Dollar now trades at 1.4811 up 45 pips against the EURO.

It will be interesting to see what would be the effect of the global rebalancing act by the hedge funds in January, considering the rampant pace which Copper adopted in the year 2009. The prices are likely to see some hiccups in the next few months.

Xstarta announced last week that it will boost its capital spending in the year 2010 by 89% to $ 6.8 billion. “Most of the increased capex would go towards the nickel, coal and copper divisions for new and expanded mines” Chief Financial Officer Trevor Reid said during a seminar.

Xstrata said its board had approved spending $542 million to extend the life of its Ernest Henry copper and gold mine in Australia until at least 2024 by shifting to underground mining. The copper unit has six advanced projects to deliver 60 percent production growth by 2015, Charlie Sartain, chief executive of Xstrata’s copper division, said.

Rice——-
Indonesia may raise the price it pays for rice purchased from local farmers by 10% next year, tracking global increases in rice prices and fertilizer costs, Agriculture Minister Suswono said Monday.

Chinese Economic Growth—–
The Chinese government pledged Monday to push forward the transformation of its economic development pattern next year while maintaining stable and comparatively fast economic growth.

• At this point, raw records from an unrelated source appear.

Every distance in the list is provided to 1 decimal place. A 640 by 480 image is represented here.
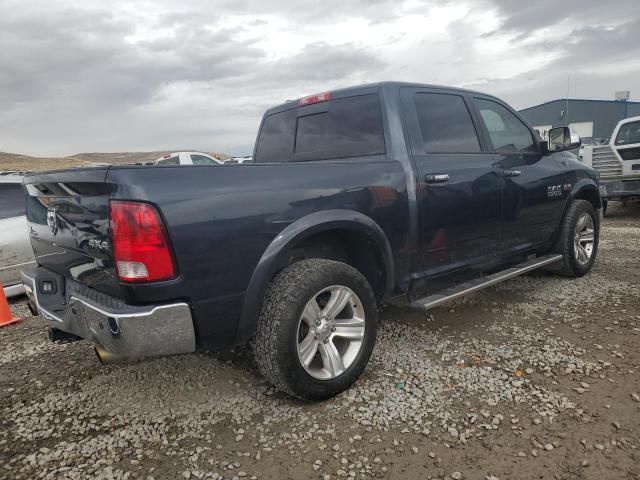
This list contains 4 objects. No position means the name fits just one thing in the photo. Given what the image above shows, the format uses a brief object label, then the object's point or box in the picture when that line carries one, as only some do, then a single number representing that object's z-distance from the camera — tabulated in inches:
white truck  338.6
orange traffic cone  168.2
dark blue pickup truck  79.5
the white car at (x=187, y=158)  605.6
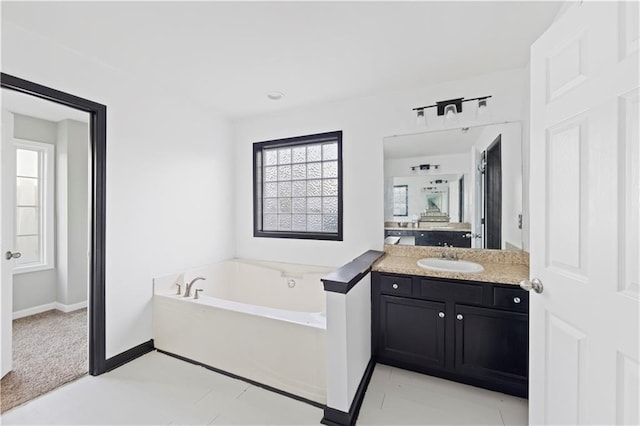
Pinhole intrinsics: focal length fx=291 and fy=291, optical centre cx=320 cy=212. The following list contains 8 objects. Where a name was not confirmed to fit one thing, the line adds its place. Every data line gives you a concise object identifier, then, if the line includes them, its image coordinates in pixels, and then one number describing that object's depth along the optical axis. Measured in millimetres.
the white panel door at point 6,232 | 2078
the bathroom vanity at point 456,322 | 1904
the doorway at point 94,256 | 2125
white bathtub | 1891
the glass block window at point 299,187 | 3123
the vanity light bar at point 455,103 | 2398
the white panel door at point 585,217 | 883
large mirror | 2381
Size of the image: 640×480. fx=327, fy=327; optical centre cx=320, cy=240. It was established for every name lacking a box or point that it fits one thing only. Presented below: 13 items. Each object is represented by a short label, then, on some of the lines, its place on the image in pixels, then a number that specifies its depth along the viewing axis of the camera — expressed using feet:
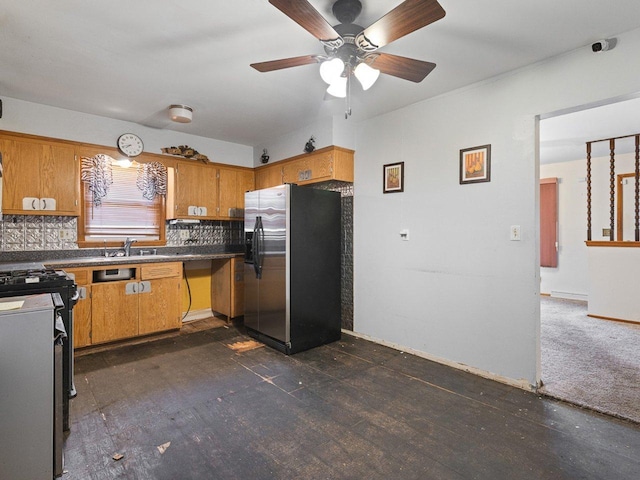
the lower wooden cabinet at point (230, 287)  14.23
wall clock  12.52
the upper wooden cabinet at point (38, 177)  10.52
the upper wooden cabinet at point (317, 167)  12.32
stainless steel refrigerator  10.98
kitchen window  12.57
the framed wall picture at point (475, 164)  9.19
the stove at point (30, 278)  5.97
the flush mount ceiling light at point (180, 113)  11.10
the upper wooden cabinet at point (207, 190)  13.99
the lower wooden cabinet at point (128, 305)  10.70
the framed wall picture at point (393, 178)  11.28
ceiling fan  4.93
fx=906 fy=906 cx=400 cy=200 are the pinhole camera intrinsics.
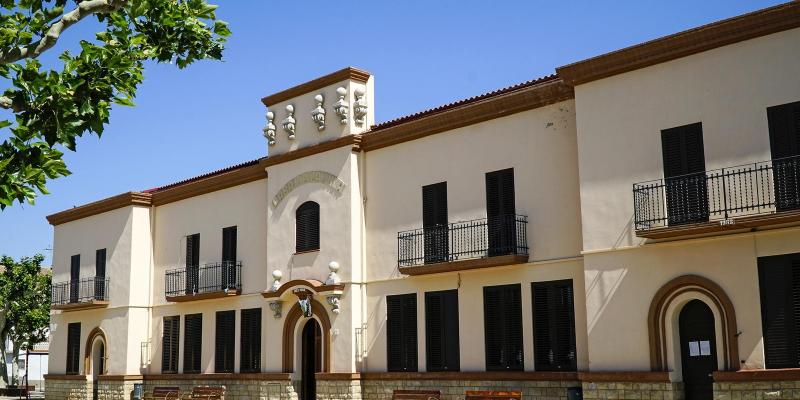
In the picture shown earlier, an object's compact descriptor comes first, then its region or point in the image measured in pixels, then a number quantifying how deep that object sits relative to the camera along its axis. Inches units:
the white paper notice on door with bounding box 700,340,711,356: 682.8
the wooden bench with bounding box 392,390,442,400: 839.7
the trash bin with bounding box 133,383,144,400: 1179.1
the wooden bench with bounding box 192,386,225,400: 1058.7
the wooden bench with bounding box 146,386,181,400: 1108.7
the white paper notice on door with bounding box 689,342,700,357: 690.2
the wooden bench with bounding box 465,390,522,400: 757.0
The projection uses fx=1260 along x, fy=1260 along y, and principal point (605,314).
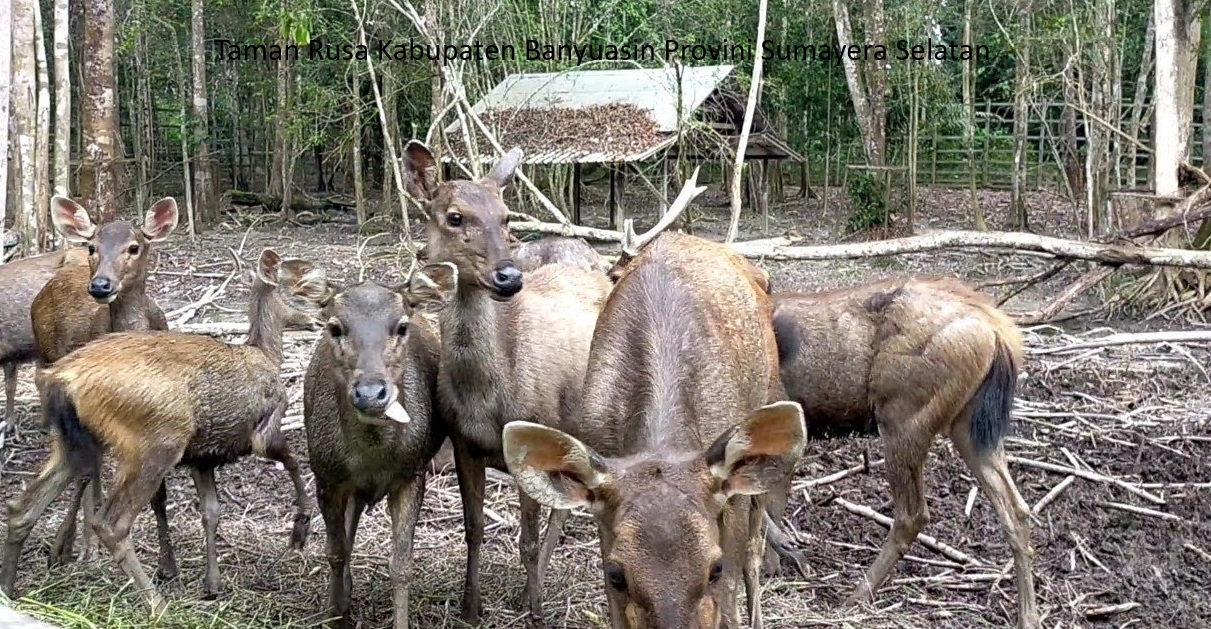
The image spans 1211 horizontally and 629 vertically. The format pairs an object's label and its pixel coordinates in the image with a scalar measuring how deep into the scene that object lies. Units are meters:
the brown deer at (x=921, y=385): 6.24
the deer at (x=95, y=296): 6.34
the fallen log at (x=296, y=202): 23.72
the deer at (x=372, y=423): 5.28
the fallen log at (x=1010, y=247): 8.47
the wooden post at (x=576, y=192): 18.47
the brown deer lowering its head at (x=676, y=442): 3.41
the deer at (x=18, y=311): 8.03
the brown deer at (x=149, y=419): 5.57
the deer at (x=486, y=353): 5.74
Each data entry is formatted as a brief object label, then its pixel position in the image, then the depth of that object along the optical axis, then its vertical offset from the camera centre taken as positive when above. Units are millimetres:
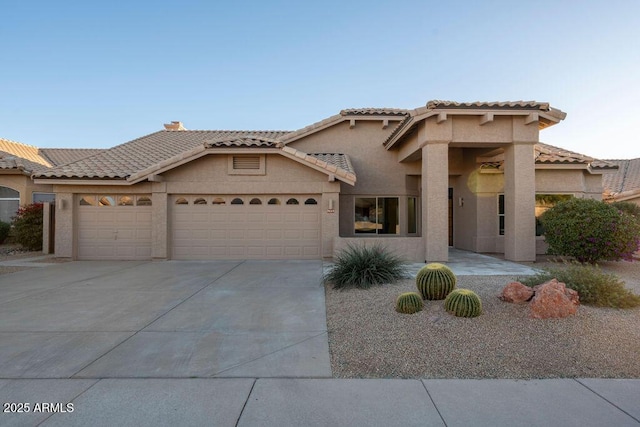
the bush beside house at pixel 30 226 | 14898 -634
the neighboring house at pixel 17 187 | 17469 +1326
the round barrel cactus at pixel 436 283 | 6047 -1269
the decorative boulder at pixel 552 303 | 5305 -1450
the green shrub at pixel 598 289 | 5914 -1362
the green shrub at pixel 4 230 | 16734 -914
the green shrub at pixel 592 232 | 9773 -554
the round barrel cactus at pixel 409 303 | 5648 -1541
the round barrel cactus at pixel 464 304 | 5340 -1476
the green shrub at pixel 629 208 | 11648 +180
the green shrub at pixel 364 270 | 7879 -1419
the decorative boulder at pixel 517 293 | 5875 -1423
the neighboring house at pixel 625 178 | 24281 +2752
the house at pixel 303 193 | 11234 +770
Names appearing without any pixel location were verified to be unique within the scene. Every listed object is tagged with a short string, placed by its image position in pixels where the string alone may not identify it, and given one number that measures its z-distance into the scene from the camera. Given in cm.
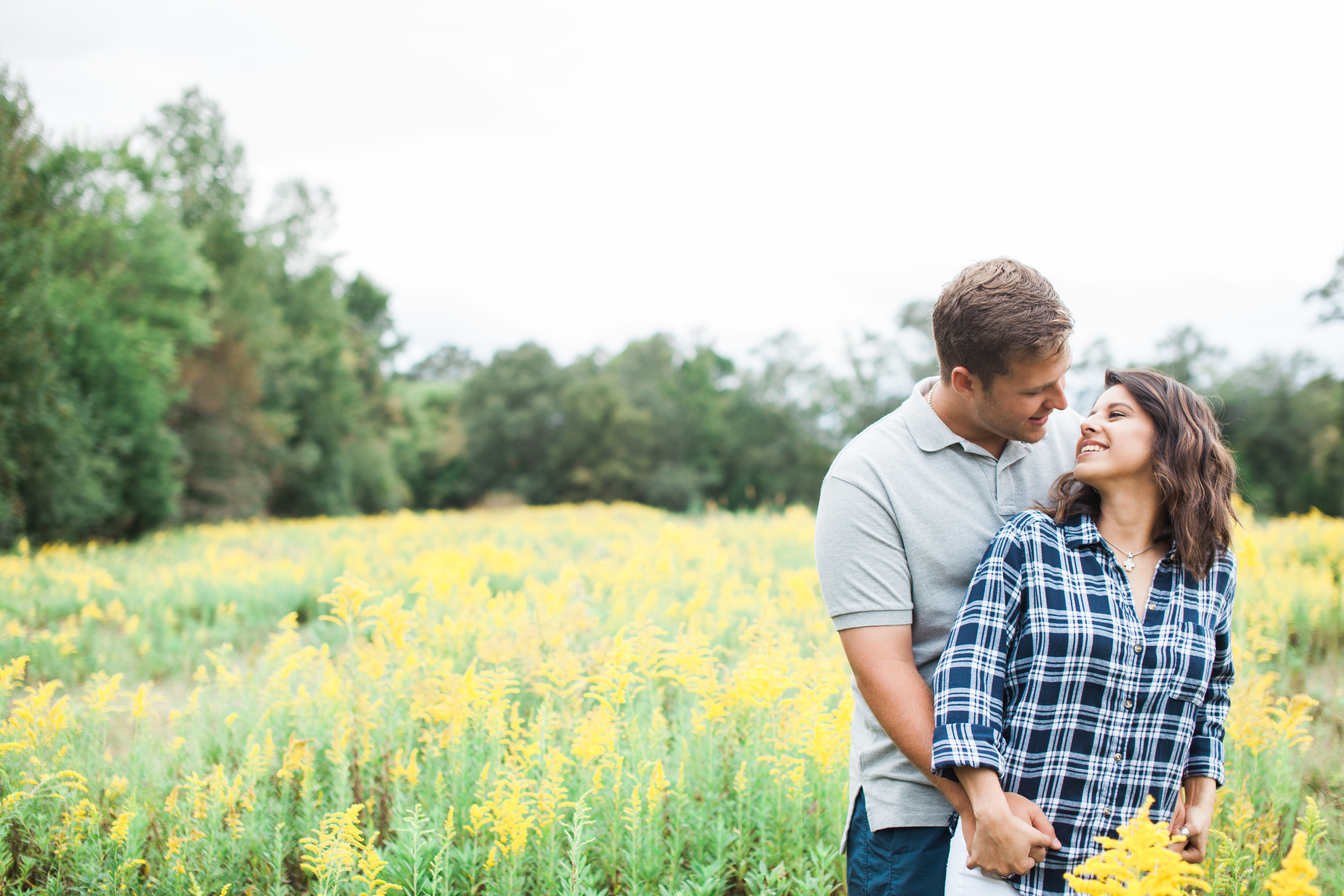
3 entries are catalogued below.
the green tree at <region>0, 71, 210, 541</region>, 1298
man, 194
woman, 179
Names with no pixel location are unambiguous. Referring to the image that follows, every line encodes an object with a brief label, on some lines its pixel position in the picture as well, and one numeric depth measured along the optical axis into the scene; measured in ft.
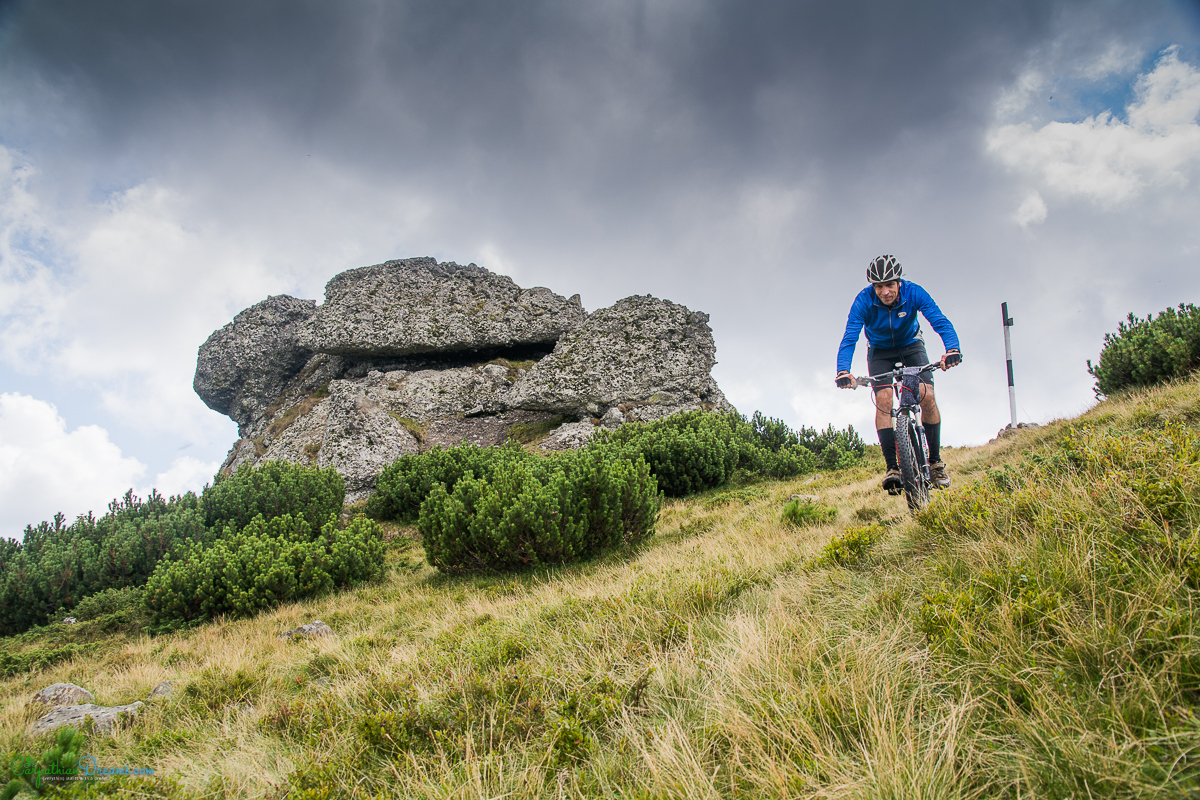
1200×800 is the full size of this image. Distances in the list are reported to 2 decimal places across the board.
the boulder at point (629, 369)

Participants at the three-day annual Central Economic Work Conference agreed that the global financial crisis highlighted the urgency to transform China’s economic development pattern.

They agreed that the government should coordinate efforts to maintain stable and comparatively fast economic growth and speed up the transformation of the economic development mode.

Meanwhile, As per latest released by China Sugar Association, China produced 792,000 metric tons of sugar during November, up 9.2% from previous year.